With these numbers in hand, IT can effectively demonstrate its value to the business, the business can better plan its workload and deliverables, and both can look for ways to make changes and improvements backed by data.
Within IT teams, these numbers are frequently used to set benchmarks and reward those who surpass them, because if we are making continual improvements in how quickly we respond and problem-solve, we are surely improving the customer’s experience and their impression of our business.
But with the growing scope and use of artificial intelligence for IT operations, or AIOps, at least one of these metrics may soon be seen differently.
AIOps Enables Effective Use of Data
Though you may not yet have adopted it in any obvious way in your own organization, in its most elemental form, AIOps was developed to help better manage today’s astounding volumes and varieties of data.
What’s the problem with so much data? As with anything, too much of a good thing isn’t actually a good thing. Too much data means more time to comb through the data to find any sort of actionable insights.
If you have an outage and 100 alerts are triggered, how much time are you wasting investigating 99 false alarms before you get to the one that can tell you what really went wrong?
Enter AIOps. Combining big data and machine learning to automate the kinds of IT operations processes that have up to now required massive time and effort, AIOps creates efficiencies at scale, enables visibility across your infrastructure, and helps your team derive the insights needed to make powerful, data-driven business decisions more easily.

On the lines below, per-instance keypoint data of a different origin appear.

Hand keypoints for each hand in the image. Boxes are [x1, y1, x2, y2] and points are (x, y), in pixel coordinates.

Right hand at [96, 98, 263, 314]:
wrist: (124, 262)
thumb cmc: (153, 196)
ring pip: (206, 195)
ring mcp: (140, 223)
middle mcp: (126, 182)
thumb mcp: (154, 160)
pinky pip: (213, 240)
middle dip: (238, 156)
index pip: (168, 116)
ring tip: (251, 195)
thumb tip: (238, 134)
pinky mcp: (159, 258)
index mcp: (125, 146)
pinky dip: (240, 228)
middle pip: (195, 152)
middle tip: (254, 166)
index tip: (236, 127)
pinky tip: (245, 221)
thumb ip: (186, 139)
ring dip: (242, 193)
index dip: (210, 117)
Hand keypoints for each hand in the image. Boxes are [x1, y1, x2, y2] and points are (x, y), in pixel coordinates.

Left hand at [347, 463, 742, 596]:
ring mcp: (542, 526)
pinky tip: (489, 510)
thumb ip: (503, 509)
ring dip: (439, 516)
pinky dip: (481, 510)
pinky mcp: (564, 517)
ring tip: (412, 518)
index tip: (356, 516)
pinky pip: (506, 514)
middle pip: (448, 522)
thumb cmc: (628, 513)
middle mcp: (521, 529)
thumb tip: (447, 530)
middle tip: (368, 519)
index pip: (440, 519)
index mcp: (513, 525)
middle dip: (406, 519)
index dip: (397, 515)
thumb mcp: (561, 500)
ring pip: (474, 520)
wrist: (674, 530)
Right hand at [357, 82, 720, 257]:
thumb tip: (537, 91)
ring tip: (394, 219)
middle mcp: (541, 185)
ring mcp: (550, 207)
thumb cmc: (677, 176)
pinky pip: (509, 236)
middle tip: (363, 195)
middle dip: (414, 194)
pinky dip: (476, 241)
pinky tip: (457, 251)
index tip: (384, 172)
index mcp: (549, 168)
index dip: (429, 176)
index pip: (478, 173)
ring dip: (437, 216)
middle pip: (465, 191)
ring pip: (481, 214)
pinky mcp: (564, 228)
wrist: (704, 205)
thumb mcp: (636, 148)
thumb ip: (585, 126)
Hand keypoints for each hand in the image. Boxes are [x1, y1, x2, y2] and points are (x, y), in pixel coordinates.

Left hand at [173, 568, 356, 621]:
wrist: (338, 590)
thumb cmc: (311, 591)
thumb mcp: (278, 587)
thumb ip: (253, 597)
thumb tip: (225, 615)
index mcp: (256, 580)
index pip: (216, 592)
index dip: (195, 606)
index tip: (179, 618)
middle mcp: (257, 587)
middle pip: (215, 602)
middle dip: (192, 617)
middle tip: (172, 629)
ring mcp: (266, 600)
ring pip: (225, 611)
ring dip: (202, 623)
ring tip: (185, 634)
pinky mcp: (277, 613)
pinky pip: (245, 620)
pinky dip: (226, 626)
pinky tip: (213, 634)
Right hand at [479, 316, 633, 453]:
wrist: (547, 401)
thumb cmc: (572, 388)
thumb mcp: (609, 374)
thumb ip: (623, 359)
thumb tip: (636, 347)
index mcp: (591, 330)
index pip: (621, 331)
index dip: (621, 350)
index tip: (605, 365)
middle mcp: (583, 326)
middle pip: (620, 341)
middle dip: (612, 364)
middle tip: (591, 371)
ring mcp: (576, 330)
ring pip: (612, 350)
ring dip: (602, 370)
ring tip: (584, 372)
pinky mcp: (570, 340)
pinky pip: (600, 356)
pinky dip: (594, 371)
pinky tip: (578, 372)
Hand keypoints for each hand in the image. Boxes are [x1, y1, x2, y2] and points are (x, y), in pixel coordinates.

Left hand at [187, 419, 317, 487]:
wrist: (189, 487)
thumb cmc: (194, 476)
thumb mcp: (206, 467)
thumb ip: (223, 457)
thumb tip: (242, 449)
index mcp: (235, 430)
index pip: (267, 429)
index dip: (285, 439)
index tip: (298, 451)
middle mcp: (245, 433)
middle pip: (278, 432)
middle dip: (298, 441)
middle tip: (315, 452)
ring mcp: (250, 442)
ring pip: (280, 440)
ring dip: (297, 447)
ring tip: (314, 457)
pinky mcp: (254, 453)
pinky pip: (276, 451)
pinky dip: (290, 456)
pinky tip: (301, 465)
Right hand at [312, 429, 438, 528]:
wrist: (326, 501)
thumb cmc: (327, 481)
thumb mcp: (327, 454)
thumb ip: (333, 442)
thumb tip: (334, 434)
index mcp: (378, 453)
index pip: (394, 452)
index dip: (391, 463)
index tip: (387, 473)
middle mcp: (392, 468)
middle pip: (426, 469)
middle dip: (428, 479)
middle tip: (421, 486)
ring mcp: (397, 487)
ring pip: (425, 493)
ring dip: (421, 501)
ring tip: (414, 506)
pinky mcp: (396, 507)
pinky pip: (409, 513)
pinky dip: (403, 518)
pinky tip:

When event correlation, anomaly detection and root cause determination are essentially taken off your team’s work docket, thanks to the analytical capabilities of AIOps, IT teams will find themselves with more time to dedicate to more interesting, and more productive, projects.
Oh, the Irony
But, there’s a catch. Think about the powerful problem-solving abilities you gain with AIOps. With the greater efficiency, visibility and insight provided by the machine learning capabilities of AIOps, your MTTR numbers may actually go … up.
So, if you’ve been evaluating your team’s performance based on incremental reductions in the time it takes to restore services, you may soon want a new measure. Here’s why:
As AIOps-enabled solutions automate routine testing and proactively find, suggest fixes for, and potentially even remediate the issues — all without human intervention or oversight — these disruptions will actually cease to exist. Your AIOps solution has stopped that outage before it even happened.
But what’s left? The bigger, more complex service and operations issues that can’t be automated. The ones that may indeed require the talent of your operations staff, and possibly a lot more time.
All isn’t lost though. While these remaining types of challenges may be gnarlier, they’re also the kinds of problems that engineering minds love, that you actually want to pay those competitive wages for — and that ultimately leads to innovation.
Metrics Moving Forward
If MTTR isn’t going to accurately portray the success of an operations team, then what is a metric to watch in an AIOps-enabled future? Size of the problem resolved? Complexity index? A clever ratio between problem severity and time to fix? Or have we truly entered an era where the “if you can’t measure it, you can’t manage it” axiom no longer fits?
Maybe this is your team’s next puzzle to solve. No matter how you frame the parameters of progress in this next era, the beauty is that we all win: fewer small and mundane problems, more interesting big ones and greater overall efficiency. Those are the numbers that count.